Celebration of Scholars
The Forgotten Class: How Governmental Financial Aid Programs are Leaving the Middle-Class Behind
Name:
Kendall Bacon
Major: Marketing and Management
Hometown: Genoa, IL
Faculty Sponsor:
Other Sponsors:
Type of research: Senior thesis
Abstract
For years, a college education has been seen as the key to a middle-class life in America; an opportunity reserved for students from middle and upper-class families. For the most part, that societal mindset rang true. Data from the National Center for Education Statistics (NCES) shows that since recording began in 1975, the percentage of high school graduates enrolling in colleges from upper-class families and middle-class families exceeded the percentage of students enrolling from lower-class families. This trend remained consistent until 2015 when, for the first time, the percentage of students from lower-class families enrolling in college exceeded the percentage of middle-class families.
The “elite” sticker price of U.S. Colleges is causing sticker shock for many middle-class families and colleges are implementing tuition resets to make this a more realistic value. While the cost of attendance is equal for all students across the board, the net price is where discrepancies between classes become more noticeable. For lower-class families, a majority of the net price is covered by federal grants and scholarships that do not need to be repaid. Middle-class families, however, tend to fall right above the income eligibility requirements for these grants. While most students from middle-class families will qualify for federal loans, they still need to be repaid and a majority are required to take out additional private loans as well.

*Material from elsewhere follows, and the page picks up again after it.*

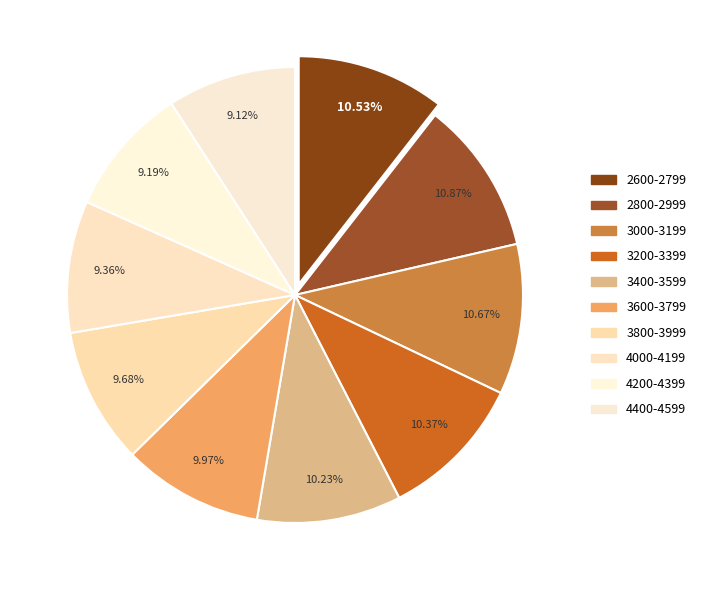

Do 4400-4599 and 4000-4199 together represent more than half of the pie?

No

Using influence from international industry leaders such as Canada, Japan, and South Korea, a new financial aid model is proposed that aims to satisfy both equality and equity by giving more financial aid to middle-class families without taking away from lower-class families. The proposed model focused on three different sectors; 1) K-12 resource enhancement, 2) incentivized early savings plans, and 3) a redefined repayment option for student loans. The purpose of this model is to make a college education less risky for middle class families with the hopes of bringing middle-class students back to the college market.